I want to use tidymodels specifically, and not another package like caret or another model function. Any help with this would be much appreciated. Below is a reproducible example:
library("conflicted")
library("lime")
conflict_prefer("explain", "lime")
library("textrecipes")
library("tidymodels")
library("tidyverse")
conflict_prefer("slice", "dplyr")
reviews <- quanteda.textmodels::data_corpus_moviereviews |>
quanteda::convert(to = "data.frame") |>
tibble() |>
select(rating = sentiment, text)
set.seed(1234)
review_split <- initial_split(reviews, strata = rating)

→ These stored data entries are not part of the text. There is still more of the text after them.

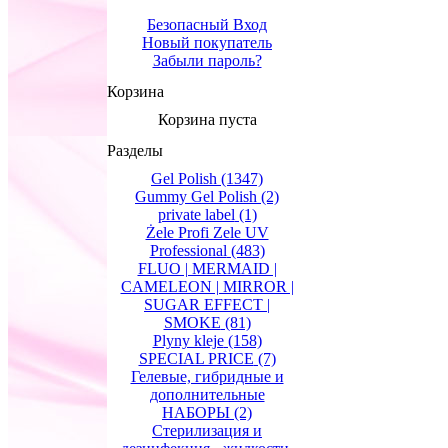
Безопасный Вход
Новый покупатель
Забыли пароль?
Корзина
Корзина пуста
Разделы
Gel Polish
(1347)
Gummy Gel Polish
(2)
private label
(1)
Żele Profi Zele UV
Professional
(483)
FLUO | MERMAID |
CAMELEON | MIRROR |
SUGAR EFFECT |
SMOKE
(81)
Plyny kleje
(158)
SPECIAL PRICE
(7)
Гелевые, гибридные и
дополнительные
НАБОРЫ
(2)
Стерилизация и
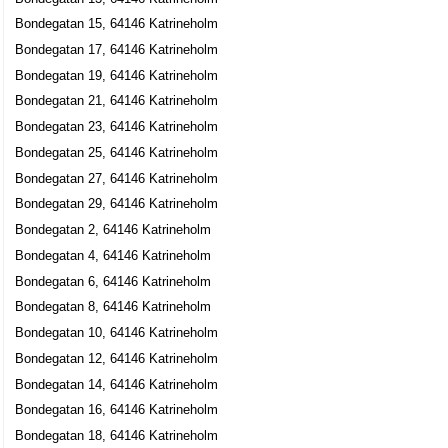
Bondegatan 15, 64146 Katrineholm
Bondegatan 17, 64146 Katrineholm
Bondegatan 19, 64146 Katrineholm
Bondegatan 21, 64146 Katrineholm
Bondegatan 23, 64146 Katrineholm
Bondegatan 25, 64146 Katrineholm
Bondegatan 27, 64146 Katrineholm
Bondegatan 29, 64146 Katrineholm
Bondegatan 2, 64146 Katrineholm
Bondegatan 4, 64146 Katrineholm
Bondegatan 6, 64146 Katrineholm
Bondegatan 8, 64146 Katrineholm
Bondegatan 10, 64146 Katrineholm
Bondegatan 12, 64146 Katrineholm
Bondegatan 14, 64146 Katrineholm
Bondegatan 16, 64146 Katrineholm
Bondegatan 18, 64146 Katrineholm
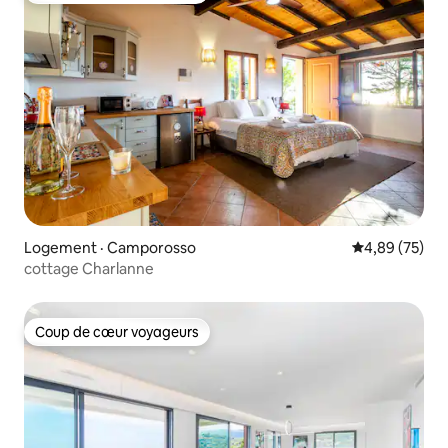
Logement · Camporosso
Note moyenne
4,89 (75)
cottage Charlanne
Coup de cœur voyageurs
Coup de cœur voyageurs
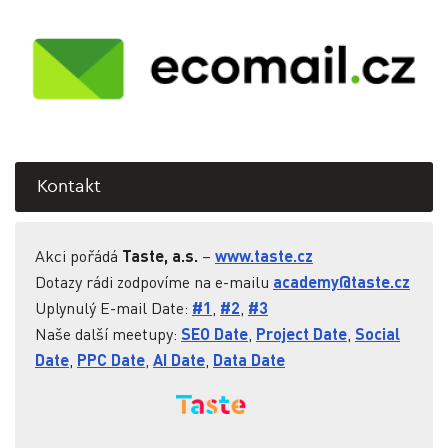
Kontakt
Taste, a.s.
www.taste.cz
Akci pořádá
–
academy@taste.cz
Dotazy rádi zodpovíme na e-mailu
#1
#2
#3
Uplynulý E-mail Date:
,
,
SEO Date
Project Date
Social
Naše další meetupy:
,
,
Date
PPC Date
AI Date
Data Date
,
,
,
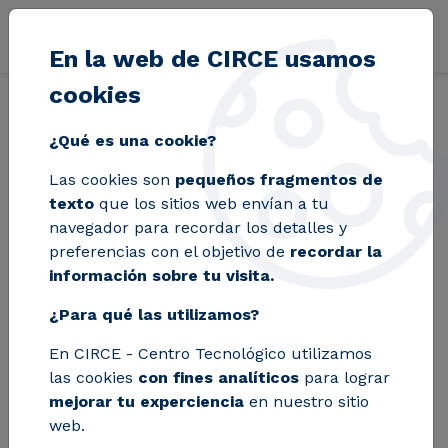
Pasar al contenido principal
En la web de CIRCE usamos
cookies
Volver
Inicio
Blog
Simbiosis industrial: cómo convertir residuos en op
¿Qué es una cookie?
Las cookies son
pequeños fragmentos de
Simbiosis industrial:
texto
que los sitios web envían a tu
navegador para recordar los detalles y
cómo convertir
preferencias con el objetivo de
recordar la
información sobre tu visita.
residuos en
¿Para qué las utilizamos?
oportunidades y
En CIRCE - Centro Tecnológico utilizamos
avanzar hacia una
las cookies
con fines analíticos
para lograr
economía circular
mejorar tu experciencia
en nuestro sitio
web.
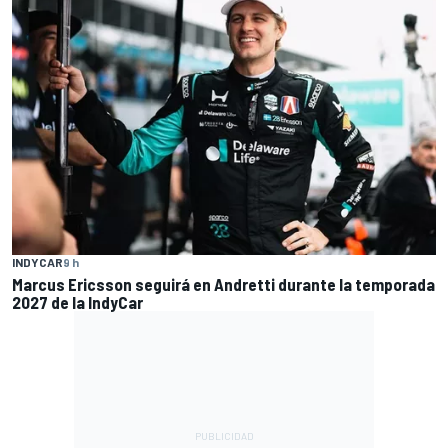
INDYCAR
9 h
Marcus Ericsson seguirá en Andretti durante la temporada
2027 de la IndyCar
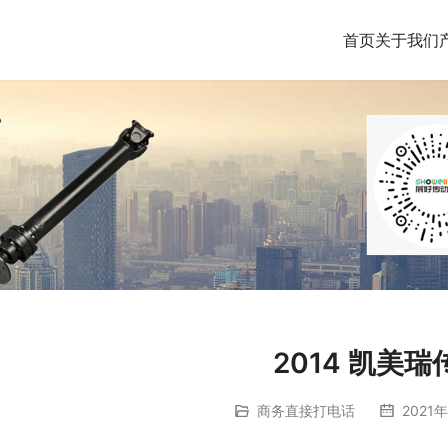
首页
关于我们
2014 凯美
商务直接打电话
2021年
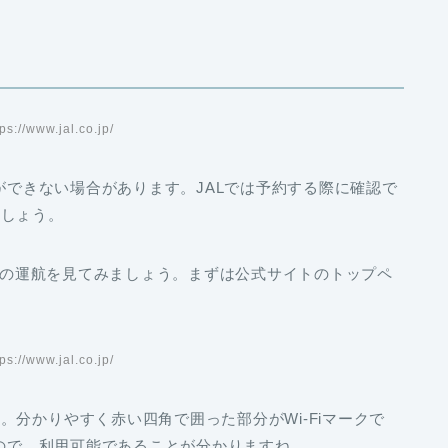
://www.jal.co.jp/
とができない場合があります。JALでは予約する際に確認で
ましょう。
行きの運航を見てみましょう。まずは公式サイトのトップペ
://www.jal.co.jp/
分かりやすく赤い四角で囲った部分がWi-Fiマークで
るので、利用可能であることが分かりますね。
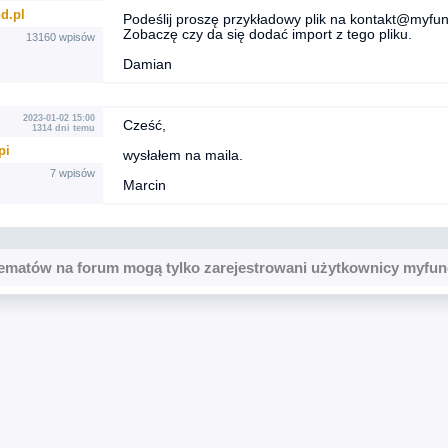
d.pl
Podeślij proszę przykładowy plik na kontakt@myfun
Zobaczę czy da się dodać import z tego pliku.
13160 wpisów
Damian
2023-01-02 15:00
Cześć,
1314 dni temu
pi
wysłałem na maila.
7 wpisów
Marcin
ematów na forum mogą tylko zarejestrowani użytkownicy myfun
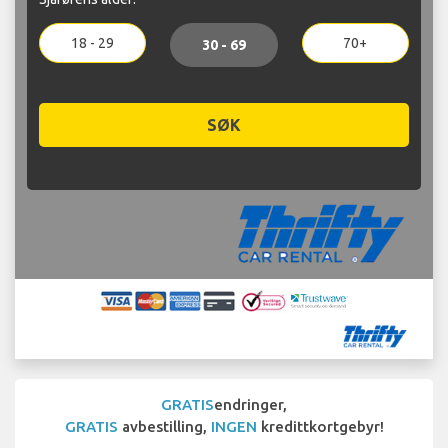
18 - 29
70+
30 - 69
SØK
GRATIS
endringer,
GRATIS
avbestilling,
INGEN
kredittkortgebyr!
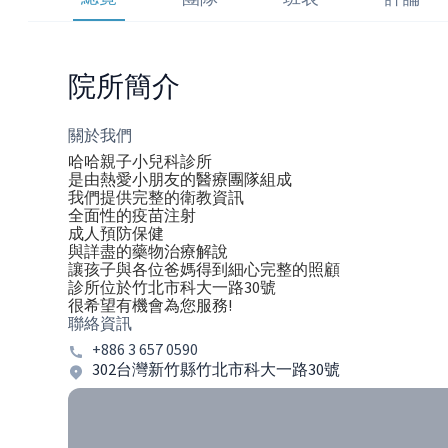
院所簡介
關於我們
哈哈親子小兒科診所
是由熱愛小朋友的醫療團隊組成
我們提供完整的衛教資訊
全面性的疫苗注射
成人預防保健
與詳盡的藥物治療解說
讓孩子與各位爸媽得到細心完整的照顧
診所位於竹北市科大一路30號
很希望有機會為您服務!
聯絡資訊
+886 3 657 0590
302台灣新竹縣竹北市科大一路30號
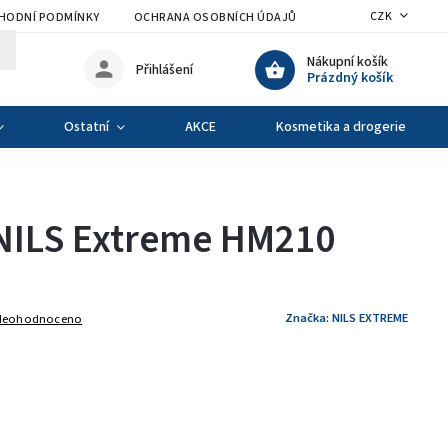
CZK
HODNÍ PODMÍNKY
OCHRANA OSOBNÍCH ÚDAJŮ
VÝMĚNA A VRÁCENÍ Z
Nákupní košík
Přihlášení
Prázdný košík
Ostatní
AKCE
Kosmetika a drogerie
NILS Extreme HM210
Značka:
NILS EXTREME
Neohodnoceno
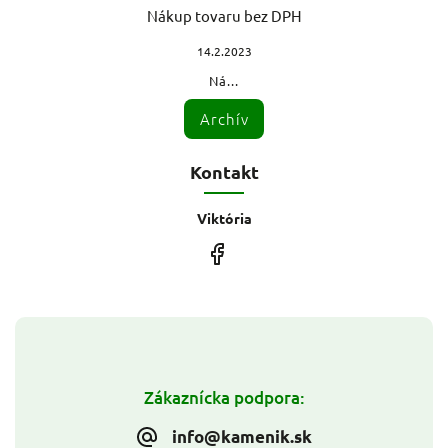
Nákup tovaru bez DPH
14.2.2023
Ná...
Archív
Kontakt
Viktória
Zákaznícka podpora:
info@kamenik.sk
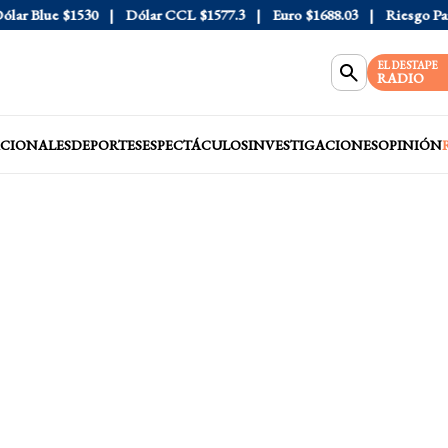
r Blue
$1530
Dólar CCL
$1577.3
Euro
$1688.03
Riesgo País
4
EL DESTAPE
RADIO
CIONALES
DEPORTES
ESPECTÁCULOS
INVESTIGACIONES
OPINIÓN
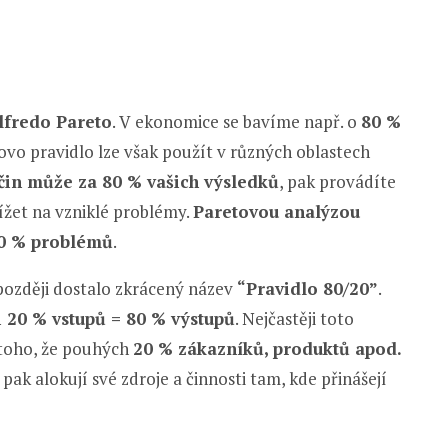
lfredo Pareto
. V ekonomice se bavíme např. o
80 %
vo pravidlo lze však použít v různých oblastech
čin může za 80 % vašich výsledků
, pak provádíte
ížet na vzniklé problémy.
Paretovou analýzou
 80 % problémů
.
ozději dostalo zkrácený název
“Pravidlo 80/20”
.
i 20 % vstupů = 80 % výstupů
. Nejčastěji toto
 toho, že pouhých
20 % zákazníků, produktů apod.
pak alokují své zdroje a činnosti tam, kde přinášejí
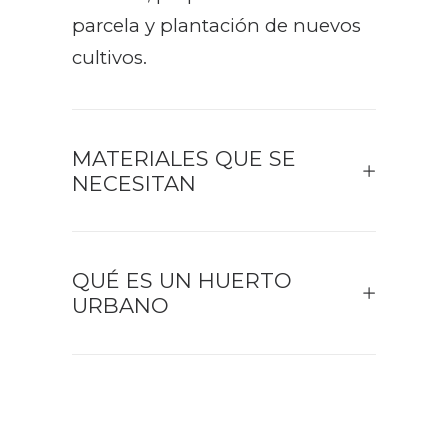
parcela y plantación de nuevos
cultivos.
MATERIALES QUE SE
NECESITAN
QUÉ ES UN HUERTO
URBANO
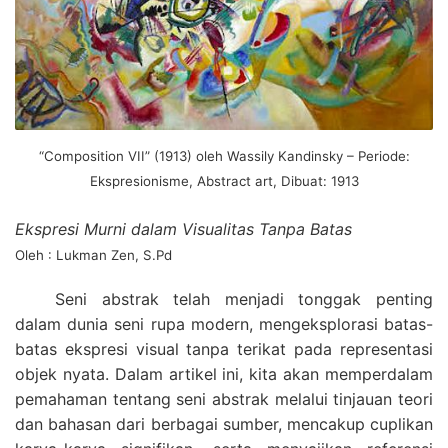
“Composition VII” (1913) oleh Wassily Kandinsky – Periode:
Ekspresionisme, Abstract art, Dibuat: 1913
Ekspresi Murni dalam Visualitas Tanpa Batas
Oleh : Lukman Zen, S.Pd
Seni abstrak telah menjadi tonggak penting
dalam dunia seni rupa modern, mengeksplorasi batas-
batas ekspresi visual tanpa terikat pada representasi
objek nyata. Dalam artikel ini, kita akan memperdalam
pemahaman tentang seni abstrak melalui tinjauan teori
dan bahasan dari berbagai sumber, mencakup cuplikan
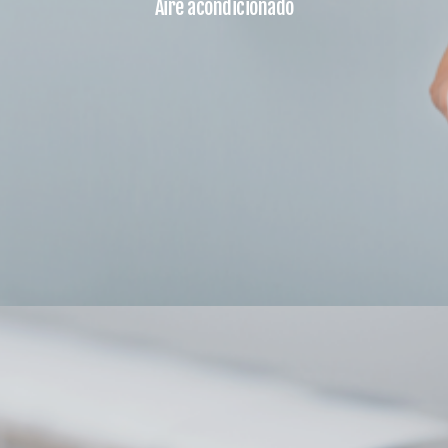
Aire acondicionado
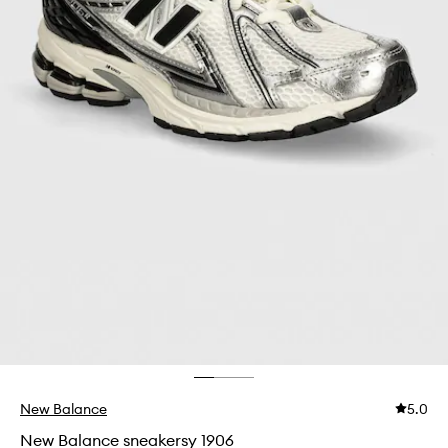
New Balance
5.0
New Balance sneakersy 1906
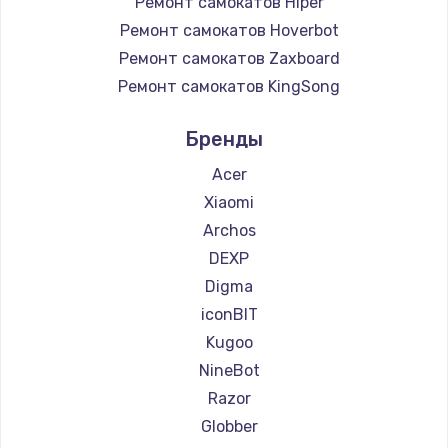
Ремонт самокатов Hiper
Ремонт самокатов Hoverbot
Ремонт самокатов Zaxboard
Ремонт самокатов KingSong
Ремонт самокатов AirWheel
Бренды
Ремонт самокатов Midway by Yamato
Ремонт самокатов Hunter
Acer
Ремонт самокатов Shorner
Xiaomi
Ремонт самокатов Joyor
Archos
Ремонт самокатов Minimotors
DEXP
Ремонт самокатов Bork
Digma
Ремонт самокатов KIRIN
iconBIT
Kugoo
NineBot
Razor
Globber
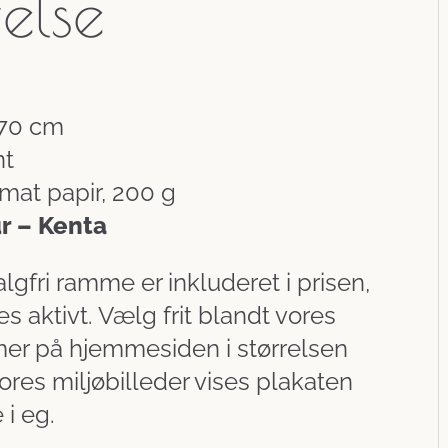
velse
70 cm
nt
 mat papir, 200 g
ur – Kenta
lgfri ramme er inkluderet i prisen,
 aktivt. Vælg frit blandt vores
er på hjemmesiden i størrelsen
res miljøbilleder vises plakaten
i eg.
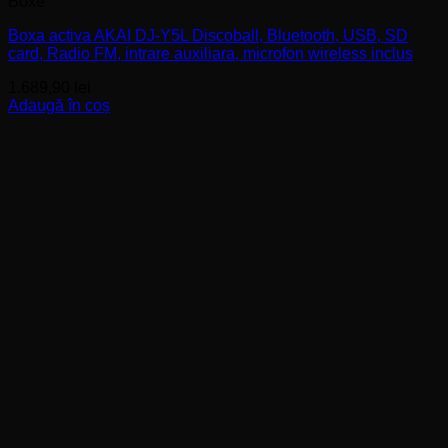
Boxe
Boxa activa AKAI DJ-Y5L Discoball, Bluetooth, USB, SD
card, Radio FM, intrare auxiliara, microfon wireless inclus
1.689,90
lei
Adaugă în coș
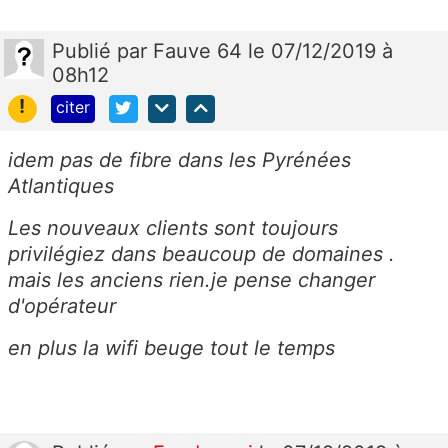
Publié
par
Fauve 64
le 07/12/2019 à
08h12
!
citer
idem pas de fibre dans les Pyrénées
Atlantiques
Les nouveaux clients sont toujours
privilégiez dans beaucoup de domaines .
mais les anciens rien.je pense changer
d'opérateur
en plus la wifi beuge tout le temps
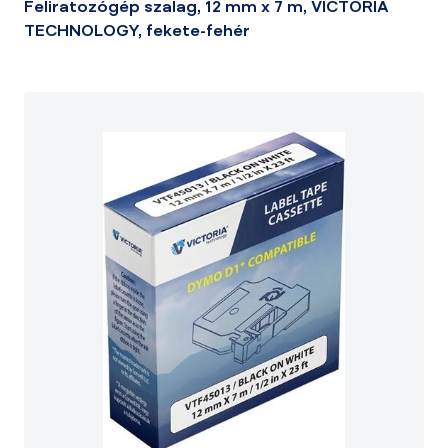
Feliratozógép szalag, 12 mm x 7 m, VICTORIA
TECHNOLOGY, fekete-fehér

review_train <- training(review_split)
review_test <- testing(review_split)
lasso_recipe <- recipe(rating ~ text, data = review_train) |>
step_tokenize(text) |>
step_stopwords(text) |>
step_tokenfilter(text, max_tokens = 100) |>
step_tfidf(text) |>
step_normalize(all_predictors())
lasso_spec <- logistic_reg(penalty = 0.1, mixture = 1) |>
set_mode("classification") |>
set_engine("glmnet")
lasso_wf <- workflow() |>
add_recipe(lasso_recipe) |>
add_model(lasso_spec)
lasso_fit <- lasso_wf |>
fit(data = review_train)
predict(lasso_fit, review_test)
#> # A tibble: 500 × 1
#> .pred_class
#> <fct>
#> 1 neg
#> 2 neg
#> 3 neg
#> 4 pos
#> 5 neg
#> 6 neg
#> 7 pos
#> 8 pos
#> 9 pos
#> 10 neg
#> # … with 490 more rows
preprocess <- function(input) {
baked <- recipe(rating ~ text, data = input) |>
step_tokenize(text) |>
step_stopwords(text) |>
step_tokenfilter(text, max_tokens = 100) |>
step_tfidf(text) |>
step_normalize(all_predictors()) |>
prep() |>
bake(new_data = NULL) |>
select(-rating)
return(baked)
}
preprocess(slice(reviews, 1:3))
#> # A tibble: 3 × 100
#> tfidf_text_10 tfidf_…¹ tfidf…² tfidf…³ tfidf…⁴ tfidf…⁵ tfidf…⁶ tfidf…⁷ tfidf…⁸
#> <dbl> <dbl> <dbl> <dbl> <dbl> <dbl> <dbl> <dbl> <dbl>
#> 1 1.15 -0.577 1.15 1.15 -0.813 1.15 0.283 1.15 -0.577
#> 2 -0.577 -0.577 -0.577 -0.577 1.12 -0.577 -1.11 -0.577 1.15
#> 3 -0.577 1.15 -0.577 -0.577 -0.304 -0.577 0.828 -0.577 -0.577
#> # … with 91 more variables: tfidf_text_attempt <dbl>,
#> # tfidf_text_audience <dbl>, tfidf_text_away <dbl>, tfidf_text_back <dbl>,
#> # tfidf_text_bad <dbl>, tfidf_text_baldwin <dbl>, tfidf_text_based <dbl>,
#> # tfidf_text_big <dbl>, tfidf_text_biggest <dbl>,
#> # tfidf_text_characters <dbl>, tfidf_text_chase <dbl>,
#> # tfidf_text_claire <dbl>, tfidf_text_clear <dbl>, tfidf_text_comes <dbl>,
#> # tfidf_text_coming <dbl>, tfidf_text_cool <dbl>, tfidf_text_course <dbl>, …
explainer <- lime(
slice(reviews, 1:3),
model = extract_fit_parsnip(lasso_fit),
preprocess = preprocess
)
explanation <- explain(
slice(reviews, 1:3),
explainer = explainer,
labels = "pos",
n_features = 10
)
# plot_features() does not produce the correct plot
plot_features(explanation)
# plot_text_explanations() issues an error
plot_text_explanations(explanation)
#> Error: original_text is not a string (a length one character vector).